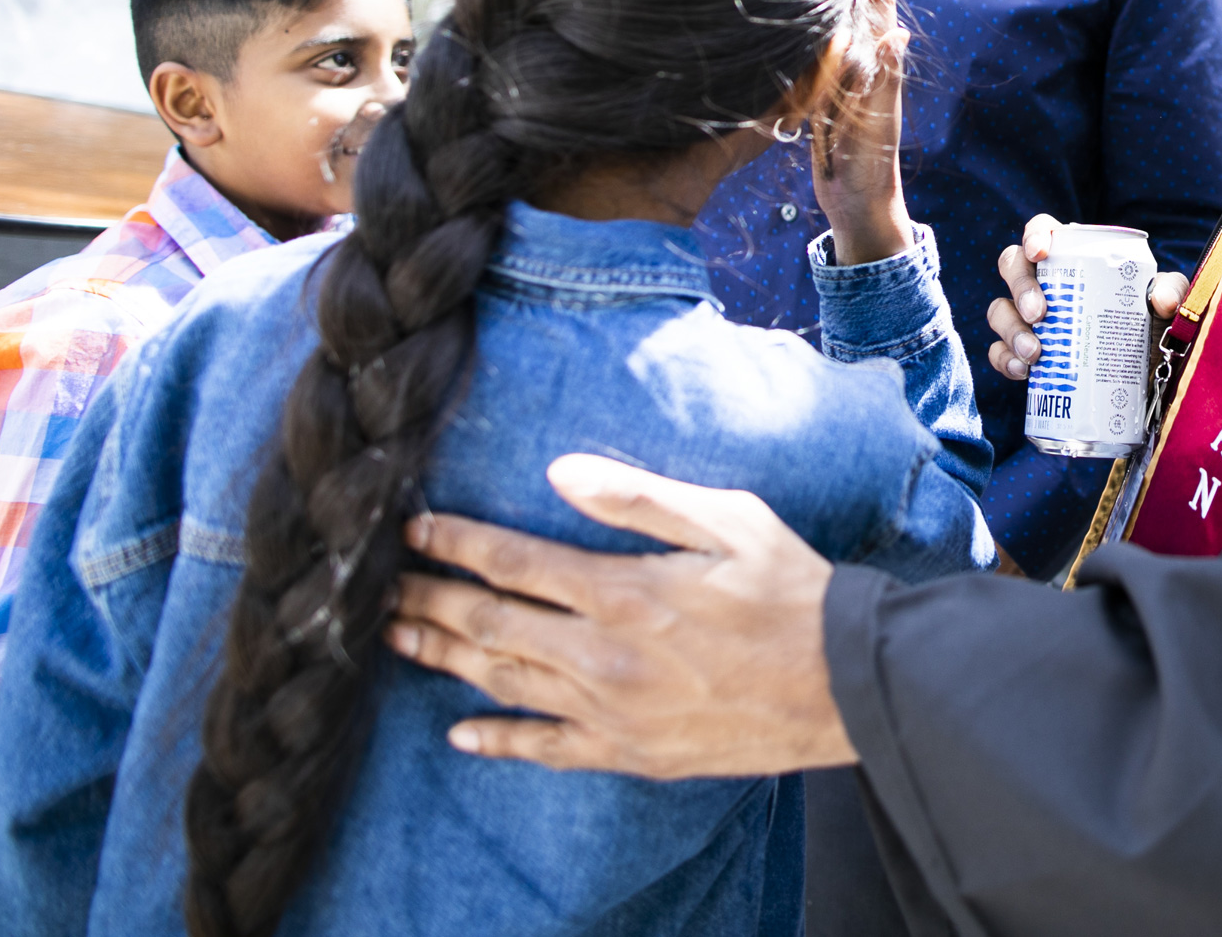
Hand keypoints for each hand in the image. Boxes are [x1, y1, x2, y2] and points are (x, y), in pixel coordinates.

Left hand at [386, 454, 854, 778]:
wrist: (841, 683)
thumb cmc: (789, 589)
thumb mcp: (727, 519)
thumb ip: (639, 497)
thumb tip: (562, 471)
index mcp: (622, 591)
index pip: (512, 561)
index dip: (455, 543)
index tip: (411, 530)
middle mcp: (601, 655)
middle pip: (489, 625)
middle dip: (430, 599)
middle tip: (379, 586)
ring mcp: (610, 710)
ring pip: (503, 684)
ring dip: (444, 659)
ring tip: (399, 638)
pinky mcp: (628, 751)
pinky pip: (544, 748)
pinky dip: (496, 739)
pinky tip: (460, 731)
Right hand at [812, 0, 913, 265]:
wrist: (857, 207)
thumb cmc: (870, 170)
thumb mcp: (876, 125)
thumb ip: (883, 82)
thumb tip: (898, 33)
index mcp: (882, 68)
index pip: (880, 7)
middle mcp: (864, 66)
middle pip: (856, 7)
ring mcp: (843, 79)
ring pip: (832, 25)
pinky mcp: (822, 94)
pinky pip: (813, 52)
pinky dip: (803, 28)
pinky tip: (783, 12)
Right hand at [985, 212, 1187, 382]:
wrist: (1144, 374)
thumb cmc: (1150, 324)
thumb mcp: (1166, 302)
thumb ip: (1172, 291)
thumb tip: (1159, 300)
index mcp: (1074, 257)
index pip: (1044, 231)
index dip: (1035, 235)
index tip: (1040, 253)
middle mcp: (1045, 282)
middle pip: (1012, 266)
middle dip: (1021, 287)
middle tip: (1041, 314)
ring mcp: (1030, 318)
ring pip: (1000, 310)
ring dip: (1010, 329)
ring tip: (1036, 354)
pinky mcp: (1025, 353)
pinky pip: (999, 352)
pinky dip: (1005, 360)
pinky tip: (1023, 371)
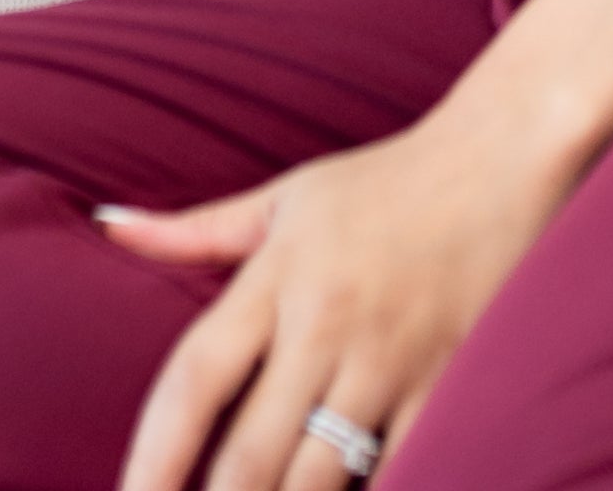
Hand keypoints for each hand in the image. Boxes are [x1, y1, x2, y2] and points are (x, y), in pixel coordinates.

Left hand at [104, 105, 573, 490]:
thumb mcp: (286, 196)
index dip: (151, 460)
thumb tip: (107, 225)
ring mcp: (390, 360)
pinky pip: (402, 470)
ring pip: (319, 482)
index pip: (193, 382)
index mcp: (277, 275)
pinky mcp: (449, 384)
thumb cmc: (387, 181)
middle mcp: (325, 323)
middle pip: (248, 458)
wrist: (505, 153)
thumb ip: (193, 230)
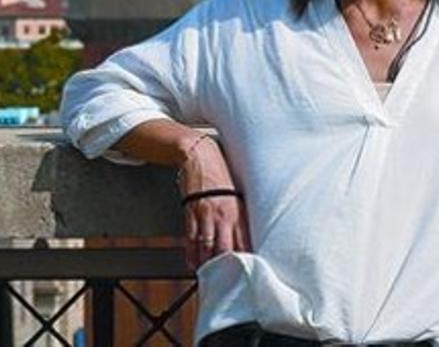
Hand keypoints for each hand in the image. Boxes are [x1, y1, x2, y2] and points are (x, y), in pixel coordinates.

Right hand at [177, 136, 250, 270]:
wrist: (201, 157)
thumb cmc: (222, 176)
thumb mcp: (238, 195)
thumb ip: (241, 216)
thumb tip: (248, 238)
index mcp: (239, 211)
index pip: (244, 240)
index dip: (245, 259)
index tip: (247, 273)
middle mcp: (224, 215)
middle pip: (226, 248)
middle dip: (225, 267)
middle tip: (226, 281)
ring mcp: (206, 215)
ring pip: (207, 246)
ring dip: (207, 263)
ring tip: (208, 276)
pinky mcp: (190, 213)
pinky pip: (190, 238)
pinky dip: (191, 253)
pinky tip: (192, 263)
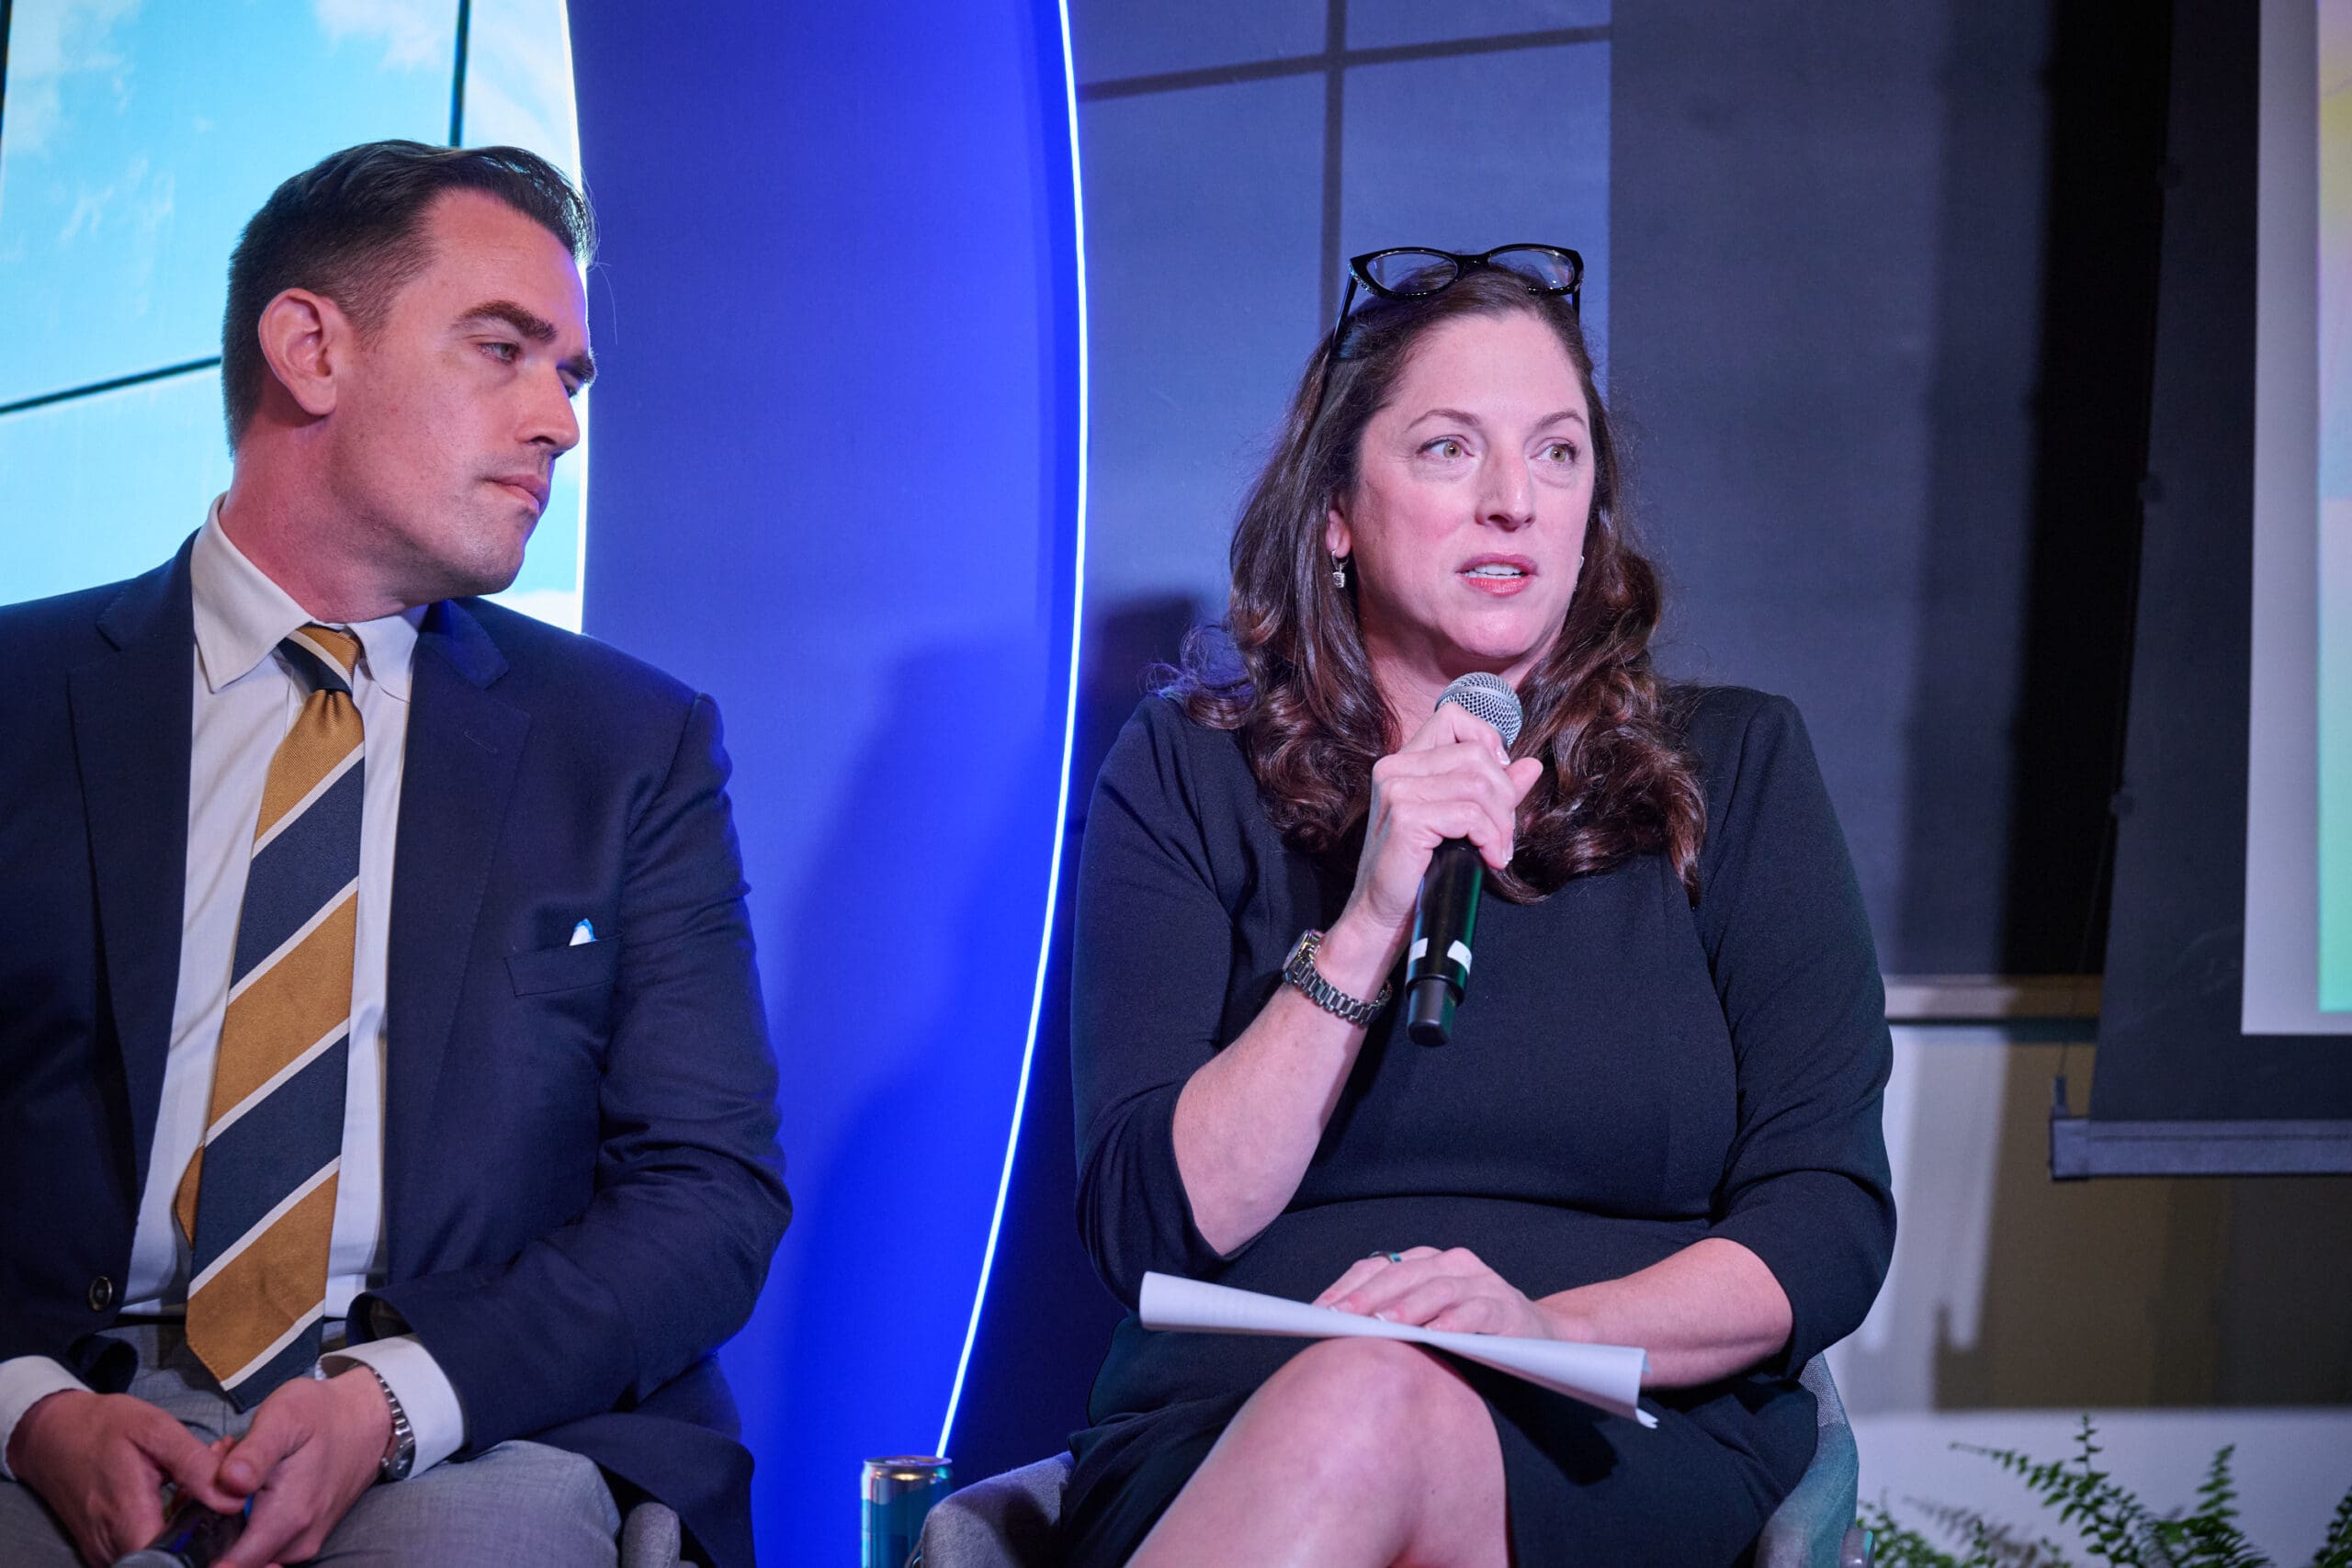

---

**Instructions to follow:**
Repeat the data word for word. Images are not part of the copy.

**Response for this exercise:**
Hand keypoints for each hand in the image. Boxes are [x1, y1, x2, y2] and points are (x, y), in pixel coordinates.

Left hand at [386, 454, 854, 778]:
wrist: (841, 683)
thumb cmc: (789, 589)
thumb mcp: (727, 519)
thumb ip: (639, 497)
thumb tip: (562, 471)
index mcp: (622, 591)
index pip: (512, 561)
index dip: (455, 543)
index tip: (411, 530)
middle mcp: (601, 655)
middle pip: (489, 625)
middle dip: (430, 599)
middle tip: (379, 586)
ring mcp: (610, 710)
ring pip: (503, 684)
ring dip: (444, 659)
ring tip: (399, 638)
pinky mcp: (628, 751)
pinky pip: (544, 748)
pinky dip: (496, 739)
pinky tip: (460, 731)
Right hand at [812, 0, 913, 265]:
wrist: (857, 207)
thumb cmc: (870, 170)
thumb mcp: (876, 125)
thumb ip: (883, 82)
thumb tip: (898, 33)
index mcp: (882, 68)
index pip: (880, 7)
middle mcp: (864, 66)
middle pip: (856, 7)
ring mcp: (843, 79)
ring pip: (832, 25)
pinky mcp: (822, 94)
pinky pip: (813, 52)
pinky dip: (803, 28)
pinky tip: (783, 12)
Right hand at [985, 212, 1187, 382]:
wrist: (1144, 374)
thumb cmc: (1150, 324)
thumb mcp: (1166, 302)
thumb ip: (1172, 291)
thumb tip: (1159, 300)
index mcp: (1074, 257)
index pip: (1044, 231)
index dip: (1035, 235)
index tip: (1040, 253)
middle mcp: (1045, 282)
middle pip: (1012, 266)
middle dip: (1021, 287)
middle tip: (1041, 314)
ring mcp: (1030, 318)
ring pip: (1000, 310)
ring dip: (1010, 329)
ring tip: (1036, 354)
pinky mcp: (1025, 353)
pinky pip: (999, 352)
pinky dip: (1005, 360)
pinky tip: (1023, 371)
Hand keypoints for each hand in the image. Boxes are [x1, y1, x2, y2] and points are (x, y), in pixel coordinates.

Left hand at [104, 105, 573, 490]:
thumb mcp: (286, 196)
index dip: (151, 460)
thumb tip: (107, 225)
ring mcp: (390, 360)
pinky pip: (402, 470)
ring pip: (319, 482)
index pip: (193, 382)
index mcp: (277, 275)
pinky mcp: (449, 384)
thumb cmc: (387, 181)
middle mcp: (325, 323)
middle pip: (248, 458)
wrist: (505, 153)
thumb ip: (193, 230)
Hand keypoints for each hand in the image. Boxes are [x1, y1, x2, y2] and points are (x, y), in pixel coordinates.

Right hand at [177, 136, 250, 270]:
wrist: (201, 157)
thumb cmc: (222, 176)
thumb mcp: (238, 195)
thumb ip: (241, 216)
thumb tip: (248, 238)
index mcp: (239, 211)
index pip: (244, 240)
index dip: (245, 259)
index tip: (247, 273)
middle mcp: (224, 215)
middle pip: (226, 248)
middle dip: (225, 267)
middle tip: (226, 281)
ring mcp: (206, 215)
ring pip: (207, 246)
ring dip: (207, 263)
ring tip: (208, 276)
pinky mcp: (190, 213)
pinky pip: (190, 238)
pinky dip: (191, 253)
pinky tip: (192, 263)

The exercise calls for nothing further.